## TEXTO DE ESTUDIO:
Luis Lacalle Pou, nos enseñó o me confirmó anoche, que no hay otro camino que sembrar mejores ciudadanos para cosechar mejores políticos y mejores gobiernos. Lleva su tiempo. Pero es una epopeya que alguna vez tenemos que emprender. Es por el bien de nuestros hijos y de los hijos de nuestros hijos.
El día que Luis Lacalle asumió pidió que no invitaran a Nicolás Maduro ni a las autoridades de Cuba y Nicaragua. Anoche explicó que fue una decisión personal porque no se hubiera sentido cómodo al hablar de libertad y derechos humanos frente a un dictador. No anda con vueltas. Dice que las relaciones entre los países no hay que cargarlas de ideología, pero que hay límites como son la defensa de los valores republicanos.

## LÍNEAS MOSTRADAS:
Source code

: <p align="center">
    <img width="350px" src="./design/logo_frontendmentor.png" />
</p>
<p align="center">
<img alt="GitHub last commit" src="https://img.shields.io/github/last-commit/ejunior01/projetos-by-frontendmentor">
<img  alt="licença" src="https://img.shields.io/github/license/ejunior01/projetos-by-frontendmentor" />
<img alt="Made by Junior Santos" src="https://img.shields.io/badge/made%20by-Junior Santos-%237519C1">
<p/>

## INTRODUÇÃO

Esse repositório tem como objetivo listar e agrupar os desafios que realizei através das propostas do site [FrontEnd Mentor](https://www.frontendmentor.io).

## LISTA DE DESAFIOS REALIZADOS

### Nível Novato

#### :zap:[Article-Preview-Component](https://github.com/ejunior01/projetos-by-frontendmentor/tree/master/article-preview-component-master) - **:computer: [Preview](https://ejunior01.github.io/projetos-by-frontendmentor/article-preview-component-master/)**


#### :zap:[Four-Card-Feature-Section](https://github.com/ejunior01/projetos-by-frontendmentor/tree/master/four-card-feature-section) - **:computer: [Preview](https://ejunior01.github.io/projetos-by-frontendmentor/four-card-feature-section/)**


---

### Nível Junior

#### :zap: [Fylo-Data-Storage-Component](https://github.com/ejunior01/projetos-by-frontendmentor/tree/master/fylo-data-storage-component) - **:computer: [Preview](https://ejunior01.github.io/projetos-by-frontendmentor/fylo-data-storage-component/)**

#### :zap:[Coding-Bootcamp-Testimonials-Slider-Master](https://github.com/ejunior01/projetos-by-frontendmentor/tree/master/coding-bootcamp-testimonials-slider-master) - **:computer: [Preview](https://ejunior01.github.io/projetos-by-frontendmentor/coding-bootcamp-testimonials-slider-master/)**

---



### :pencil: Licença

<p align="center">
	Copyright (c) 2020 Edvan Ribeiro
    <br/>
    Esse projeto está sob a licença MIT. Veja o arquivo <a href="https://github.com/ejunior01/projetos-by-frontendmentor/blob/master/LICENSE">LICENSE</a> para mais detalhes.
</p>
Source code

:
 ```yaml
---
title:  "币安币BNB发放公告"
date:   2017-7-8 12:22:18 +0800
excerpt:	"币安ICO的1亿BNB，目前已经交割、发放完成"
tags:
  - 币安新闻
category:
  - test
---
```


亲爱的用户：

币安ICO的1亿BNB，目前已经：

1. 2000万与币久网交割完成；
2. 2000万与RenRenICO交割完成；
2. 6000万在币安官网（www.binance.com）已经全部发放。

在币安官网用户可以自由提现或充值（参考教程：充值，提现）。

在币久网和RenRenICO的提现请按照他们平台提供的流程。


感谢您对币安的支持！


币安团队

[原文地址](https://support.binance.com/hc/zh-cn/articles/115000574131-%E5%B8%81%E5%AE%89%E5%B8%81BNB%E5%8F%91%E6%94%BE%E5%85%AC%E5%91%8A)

## TAREAS PROPUESTAS:
[a] Según el texto de estudio, ¿a quiénes pidió Luis Lacalle que no invitaran el día en que asumió?
[b] Reescribe el fragmento del texto de estudio que empieza con las palabras "El día que Luis" y termina con "los valores republicanos.", cambiando "dictador" por "autócrata".
[c] Resume el texto de estudio en dos oraciones.

## RESPUESTAS NUMERADAS:
[a] A Nicolás Maduro y a las autoridades de Cuba y Nicaragua.

[b]
El día que Luis Lacalle asumió pidió que no invitaran a Nicolás Maduro ni a las autoridades de Cuba y Nicaragua. Anoche explicó que fue una decisión personal porque no se hubiera sentido cómodo al hablar de libertad y derechos humanos frente a un autócrata. No anda con vueltas. Dice que las relaciones entre los países no hay que cargarlas de ideología, pero que hay límites como son la defensa de los valores republicanos.

[c] Según el texto, Luis Lacalle Pou enseñó que la única vía para tener mejores políticos y gobiernos es formar mejores ciudadanos, una tarea que lleva tiempo. Al asumir pidió no invitar a Nicolás Maduro ni a las autoridades de Cuba y Nicaragua porque no se habría sentido cómodo al hablar de libertad y derechos humanos frente a un dictador, y sostiene que las relaciones entre países no deben cargarse de ideología, aunque tienen límites como la defensa de los valores republicanos.